## [WHAT IS EXPECTED]
Go through the data and copy each line where the word "query" shows up.
___
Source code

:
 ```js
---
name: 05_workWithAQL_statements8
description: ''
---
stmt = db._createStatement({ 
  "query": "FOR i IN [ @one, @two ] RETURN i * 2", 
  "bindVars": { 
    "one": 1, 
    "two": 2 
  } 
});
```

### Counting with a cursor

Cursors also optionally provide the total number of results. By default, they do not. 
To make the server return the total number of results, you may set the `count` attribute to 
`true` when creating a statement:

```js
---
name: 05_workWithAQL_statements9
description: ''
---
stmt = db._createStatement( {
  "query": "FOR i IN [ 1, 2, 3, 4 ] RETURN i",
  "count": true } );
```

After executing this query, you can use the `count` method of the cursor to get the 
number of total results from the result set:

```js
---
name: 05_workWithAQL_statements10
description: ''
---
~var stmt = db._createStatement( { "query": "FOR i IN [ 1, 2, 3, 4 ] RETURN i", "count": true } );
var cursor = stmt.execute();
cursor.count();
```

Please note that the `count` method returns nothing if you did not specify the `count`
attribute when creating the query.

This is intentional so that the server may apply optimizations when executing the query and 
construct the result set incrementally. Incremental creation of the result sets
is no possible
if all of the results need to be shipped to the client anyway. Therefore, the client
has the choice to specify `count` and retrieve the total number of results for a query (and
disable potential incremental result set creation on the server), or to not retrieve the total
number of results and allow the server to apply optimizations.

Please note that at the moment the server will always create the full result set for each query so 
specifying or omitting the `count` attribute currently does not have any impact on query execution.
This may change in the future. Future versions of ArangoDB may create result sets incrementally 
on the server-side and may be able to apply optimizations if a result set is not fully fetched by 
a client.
___
## [RESPONSE AREA]
  "query": "FOR i IN [ @one, @two ] RETURN i * 2", 
  "query": "FOR i IN [ 1, 2, 3, 4 ] RETURN i",
After executing this query, you can use the `count` method of the cursor to get the 
~var stmt = db._createStatement( { "query": "FOR i IN [ 1, 2, 3, 4 ] RETURN i", "count": true } );
attribute when creating the query.
This is intentional so that the server may apply optimizations when executing the query and 
has the choice to specify `count` and retrieve the total number of results for a query (and
Please note that at the moment the server will always create the full result set for each query so 
specifying or omitting the `count` attribute currently does not have any impact on query execution.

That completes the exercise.